Adoxophyes orana (Summer Fruit Tortrix) is a species of tortrix moth native to Europe (north to central Sweden and southeastern England) and Asia. It is not known to occur in North America.

What does is damage?

It is a pest of apple, cherry, and pear, but also feeds on other Rosaceous hosts, as well as maple, alder, birch, peanut, forsythia, hawthorn, ash, honeysuckle, alfalfa, poplar, oak, rose, willow, elm, and lilac.

What does it look like?

Photo by Pest and Diseases Image Library, ,

View in Bugwood Image Database

The head of the larvae is light brown to yellow. It has a greenish body ornamented with warts and light hairs. Adult moths are about 10 mm long with a wingspan of 15-22 mm, the females slightly larger (wingspan 18-22 mm) than the males (wingspan 15-19 mm). The wings are brownish, marked in a variable dark-brown pattern; males are more brightly coloured than females. At rest, the wings are folded nearly parallel to the body.

What is the life cycle?

——

## EXERCISE REQUIREMENTS
1. Please copy, word for word, the part of the Summer Fruit Tortrix passage that opens with the words containing "The head of" and closes with "the life cycle?".
2. Proceed with the Summer Fruit Tortrix passage, writing what follows its last line.

## SUPPLIED RECORDS

——

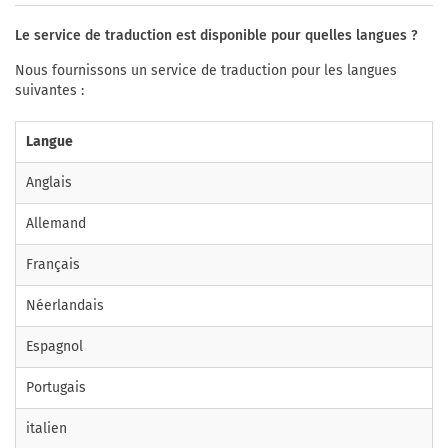
Le service de traduction est disponible pour quelles langues ?
Nous fournissons un service de traduction pour les langues
suivantes :
Langue
Anglais
Allemand
Français
Néerlandais
Espagnol
Portugais
italien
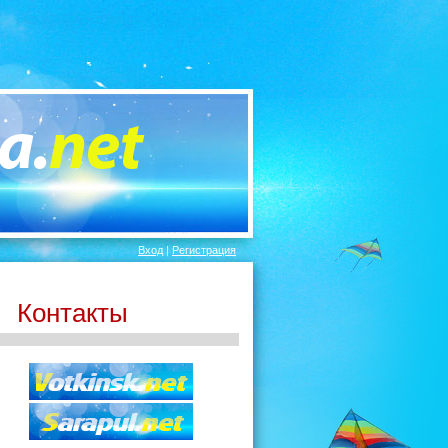
Вход
|
Регистрация
Контакты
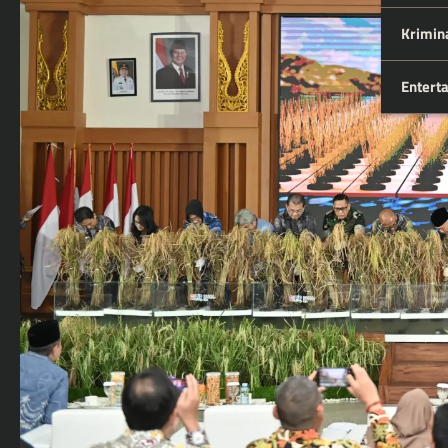
Krimin
Entert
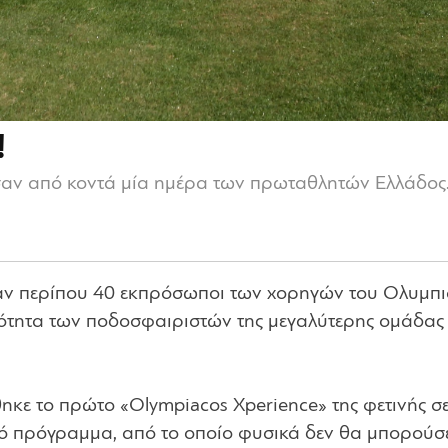
!
αν από κοντά μία ημέρα των πρωταθλητών Ελλάδος
ναν περίπου 40 εκπρόσωποι των χορηγών του Ολυμπι
ότητα των ποδοσφαιριστών της μεγαλύτερης ομάδας 
ε το πρώτο «Olympiacos Xperience» της φετινής σε
κό πρόγραμμα, από το οποίο φυσικά δεν θα μπορούσ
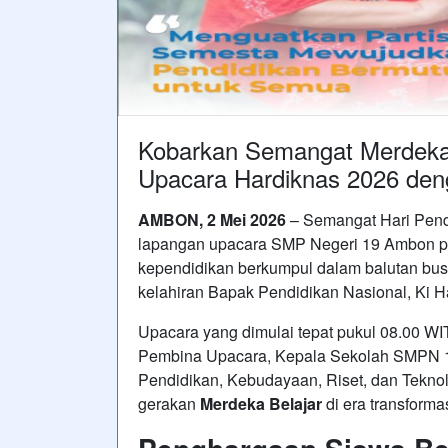
Kobarkan Semangat Merdeka
Upacara Hardiknas 2026 de
AMBON, 2 Mei 2026
– Semangat Hari Pendi
lapangan upacara SMP Negeri 19 Ambon pag
kependidikan berkumpul dalam balutan busa
kelahiran Bapak Pendidikan Nasional, Ki H
Upacara yang dimulai tepat pukul 08.00 WIT
Pembina Upacara, Kepala Sekolah SMPN 
Pendidikan, Kebudayaan, Riset, dan Tekno
gerakan
Merdeka Belajar
di era transformas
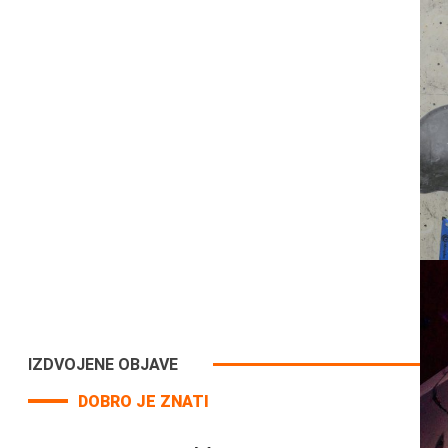
IZDVOJENE OBJAVE
DOBRO JE ZNATI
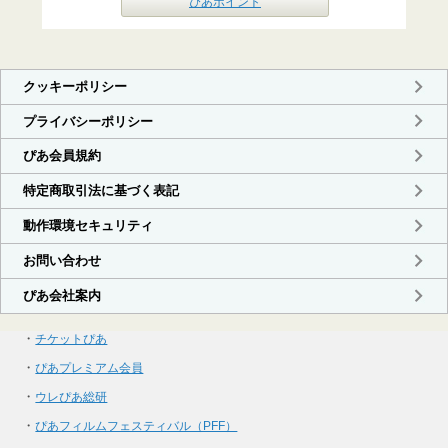
ぴあポイント
・
チケットぴあ
・
ぴあプレミアム会員
・
ウレぴあ総研
・
ぴあフィルムフェスティバル（PFF）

——

## ANSWERS FOR EACH ITEM
1.
The head of the larvae is light brown to yellow. It has a greenish body ornamented with warts and light hairs. Adult moths are about 10 mm long with a wingspan of 15-22 mm, the females slightly larger (wingspan 18-22 mm) than the males (wingspan 15-19 mm). The wings are brownish, marked in a variable dark-brown pattern; males are more brightly coloured than females. At rest, the wings are folded nearly parallel to the body.

What is the life cycle?

2.
Photo by Jae-Cheon Sohn, ,

View in Bugwood Image Database

Females lay yellow egg masses 3-10 mm diameter in early spring. The larvae hatch and leave behind the transparent shell of the eggs. When disturbed the larvae spin a silken thread and descend to escape. This thread is also a possible method for movement via wind. Mature larvae are 18-22 mm long, and spin a 10-11 mm long cocoon before moulting into the light brown pupae. It will darken as it develops into an adult. Two generations occur per year depending on temperature.

What kind of damage does it produce?

The larvae feed on both foliage and fruit. Damage to foliage is insignificant, but damage to fruit can be serious. On apples, it can be expected that damage from the first generation will result in large deep holes, whereas the second generation produces small holes of less than 5 mm in diameter. Damaged fruit may be secondarily infected by fungal diseases.